Raynor galvanized the students with the message that organizing matters. "We are living in a time where there is an incredible concentration of wealth" in the hands of "people like Bill Gates and Donald Trump, who make the Pharaohs look poor." Yet many workers can't afford to send their children to college and even go to bed hungry, said Raynor, adding "there's something radically wrong" with this picture. Helping workers "achieve a better life, one with dignity and respect and the economic advantages they are entitled to is one of the noblest causes," he said, to applause. "We represent what's best in America. You won't find a just society that doesn't have a strong labor movement."
Raynor urged the students to "get involved" in such programs as union summer, which involves students in union campaigns across the country and teaches them grassroots organizing techniques. "The passion you feel knowing that what you are doing helps [working] people makes it worthwhile," he said.
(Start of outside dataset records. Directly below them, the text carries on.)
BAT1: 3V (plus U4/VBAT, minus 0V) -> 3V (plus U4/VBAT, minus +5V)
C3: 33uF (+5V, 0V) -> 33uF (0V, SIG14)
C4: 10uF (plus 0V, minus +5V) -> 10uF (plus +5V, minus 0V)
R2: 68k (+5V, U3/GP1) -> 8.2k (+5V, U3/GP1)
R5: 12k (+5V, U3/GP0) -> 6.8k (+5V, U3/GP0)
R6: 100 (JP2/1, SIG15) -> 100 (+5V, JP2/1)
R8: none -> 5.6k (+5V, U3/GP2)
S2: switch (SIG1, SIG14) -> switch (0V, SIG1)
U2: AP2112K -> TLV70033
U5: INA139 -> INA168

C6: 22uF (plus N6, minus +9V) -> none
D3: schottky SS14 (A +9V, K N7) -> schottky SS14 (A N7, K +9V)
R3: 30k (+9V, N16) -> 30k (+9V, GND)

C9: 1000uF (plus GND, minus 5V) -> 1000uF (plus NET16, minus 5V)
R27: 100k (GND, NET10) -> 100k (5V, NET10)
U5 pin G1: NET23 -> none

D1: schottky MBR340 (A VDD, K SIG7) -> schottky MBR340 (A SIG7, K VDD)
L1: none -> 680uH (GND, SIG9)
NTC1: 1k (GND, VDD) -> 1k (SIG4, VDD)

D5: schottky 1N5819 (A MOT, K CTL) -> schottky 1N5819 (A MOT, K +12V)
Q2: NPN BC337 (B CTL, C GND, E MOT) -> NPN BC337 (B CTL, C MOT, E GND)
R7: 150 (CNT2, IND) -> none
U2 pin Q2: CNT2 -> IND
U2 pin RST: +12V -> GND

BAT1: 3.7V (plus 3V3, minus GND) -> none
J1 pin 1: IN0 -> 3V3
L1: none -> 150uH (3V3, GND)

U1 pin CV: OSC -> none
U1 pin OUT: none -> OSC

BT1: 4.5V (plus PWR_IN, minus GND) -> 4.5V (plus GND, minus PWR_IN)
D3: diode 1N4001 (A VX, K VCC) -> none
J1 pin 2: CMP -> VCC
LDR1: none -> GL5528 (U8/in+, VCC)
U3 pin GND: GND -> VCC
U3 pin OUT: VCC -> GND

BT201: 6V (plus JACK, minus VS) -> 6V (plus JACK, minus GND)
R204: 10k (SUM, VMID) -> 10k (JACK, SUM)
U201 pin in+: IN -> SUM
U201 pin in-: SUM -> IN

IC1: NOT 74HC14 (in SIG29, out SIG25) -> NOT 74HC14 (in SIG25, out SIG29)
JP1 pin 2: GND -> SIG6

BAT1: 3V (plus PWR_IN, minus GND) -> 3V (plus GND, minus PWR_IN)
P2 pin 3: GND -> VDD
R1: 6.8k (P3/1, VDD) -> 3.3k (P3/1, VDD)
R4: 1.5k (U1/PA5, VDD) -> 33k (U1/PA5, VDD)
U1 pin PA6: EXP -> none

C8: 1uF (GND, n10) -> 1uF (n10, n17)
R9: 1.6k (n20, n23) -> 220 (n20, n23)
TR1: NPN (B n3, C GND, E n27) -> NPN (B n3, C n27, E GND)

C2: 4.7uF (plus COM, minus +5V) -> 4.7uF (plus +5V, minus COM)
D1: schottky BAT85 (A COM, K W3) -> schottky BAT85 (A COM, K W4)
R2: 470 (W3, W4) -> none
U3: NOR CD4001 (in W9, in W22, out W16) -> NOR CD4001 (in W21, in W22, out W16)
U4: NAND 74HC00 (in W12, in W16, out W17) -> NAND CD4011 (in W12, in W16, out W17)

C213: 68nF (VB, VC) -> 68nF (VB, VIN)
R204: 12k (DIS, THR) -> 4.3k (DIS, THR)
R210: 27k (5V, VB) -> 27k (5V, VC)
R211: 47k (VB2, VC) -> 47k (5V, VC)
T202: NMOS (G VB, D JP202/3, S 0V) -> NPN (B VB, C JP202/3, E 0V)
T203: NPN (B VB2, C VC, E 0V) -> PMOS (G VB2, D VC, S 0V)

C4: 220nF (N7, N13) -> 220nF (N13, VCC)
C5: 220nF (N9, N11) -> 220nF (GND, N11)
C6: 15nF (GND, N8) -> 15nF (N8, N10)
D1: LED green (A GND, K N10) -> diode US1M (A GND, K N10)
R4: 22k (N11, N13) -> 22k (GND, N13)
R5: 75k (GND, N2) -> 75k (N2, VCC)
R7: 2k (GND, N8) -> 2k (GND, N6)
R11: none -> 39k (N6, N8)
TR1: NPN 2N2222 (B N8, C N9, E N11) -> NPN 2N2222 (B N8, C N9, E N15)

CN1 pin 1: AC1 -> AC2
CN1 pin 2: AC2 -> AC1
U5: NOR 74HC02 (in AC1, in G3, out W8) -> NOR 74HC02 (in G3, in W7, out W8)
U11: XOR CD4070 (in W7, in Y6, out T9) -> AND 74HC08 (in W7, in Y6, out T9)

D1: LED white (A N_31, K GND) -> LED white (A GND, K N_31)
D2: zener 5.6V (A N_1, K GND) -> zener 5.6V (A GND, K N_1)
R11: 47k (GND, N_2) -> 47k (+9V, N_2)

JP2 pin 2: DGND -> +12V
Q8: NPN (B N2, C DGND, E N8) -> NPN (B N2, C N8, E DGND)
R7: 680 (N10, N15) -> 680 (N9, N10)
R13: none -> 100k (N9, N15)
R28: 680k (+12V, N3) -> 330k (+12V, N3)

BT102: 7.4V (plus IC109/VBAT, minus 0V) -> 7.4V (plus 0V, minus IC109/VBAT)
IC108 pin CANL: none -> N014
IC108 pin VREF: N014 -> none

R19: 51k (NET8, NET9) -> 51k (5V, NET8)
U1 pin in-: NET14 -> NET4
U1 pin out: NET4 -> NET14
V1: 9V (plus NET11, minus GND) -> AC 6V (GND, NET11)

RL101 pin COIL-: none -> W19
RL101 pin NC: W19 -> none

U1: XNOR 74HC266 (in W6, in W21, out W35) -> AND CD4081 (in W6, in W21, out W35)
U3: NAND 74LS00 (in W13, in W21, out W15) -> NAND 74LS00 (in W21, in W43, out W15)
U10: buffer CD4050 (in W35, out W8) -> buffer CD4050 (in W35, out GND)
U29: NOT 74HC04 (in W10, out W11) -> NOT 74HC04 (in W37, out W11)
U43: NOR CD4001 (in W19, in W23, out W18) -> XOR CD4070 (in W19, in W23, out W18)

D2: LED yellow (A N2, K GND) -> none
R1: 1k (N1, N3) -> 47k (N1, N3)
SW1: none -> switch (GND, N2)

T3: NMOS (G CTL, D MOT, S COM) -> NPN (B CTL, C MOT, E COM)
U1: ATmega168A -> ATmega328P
Wilhelm also energized the student audience when he announced: "Frankly we can't do this without you."
The teach-in drew about 120 students, two-thirds of them from Cornell, as well as an assortment of labor activists and academicians from across the country and a handful of rank-and-file workers.
In addition to Raynor, Trumka and Wilhelm, speakers at the event included Elaine Bernard, director, Harvard Trade Union Program; Denis Hughes, president, New York State AFL-CIO; Elise Bryant, senior staff member, George Meany Center; Fred Azcarate, executive director, Jobs with Justice; Tico Almedia, AFL-CIO, United Students Against Sweatshops; Tom Juravich, director, Labor Relations and Research Center, University of Massachusetts at Amherst; Jon Asmeron, Service Employees International Union; and these ILR faculty members: Kate Bronfenbrenner, director, Labor Education Research, and senior lecturer; Risa Lieberwitz and Ileen DeVault, both associate professors in collective bargaining, law and history; and Lee Adler, senior extension associate. Tom Hirschl, associate professor of rural sociology, College of Agriculture and Life Sciences, also participated.
One weekend highlight was a screening of Sergei Eisenstein's silent masterpiece "Strike," introduced by Jefferson Cowie, an extension associate and visiting assistant professor at the ILR School.
For Adler, who hopes to become a union organizer after he graduates next spring, one of the weekend's most important messages was inclusion. He listened to women and minority members, two groups previously relegated to the fringes of the labor movement, who are now actively involved. While "that's inspiring it's hard to see if the new generation will get past the glass ceiling and rise to leadership positions. That's what has to happen for the movement to prosper and survive," he said.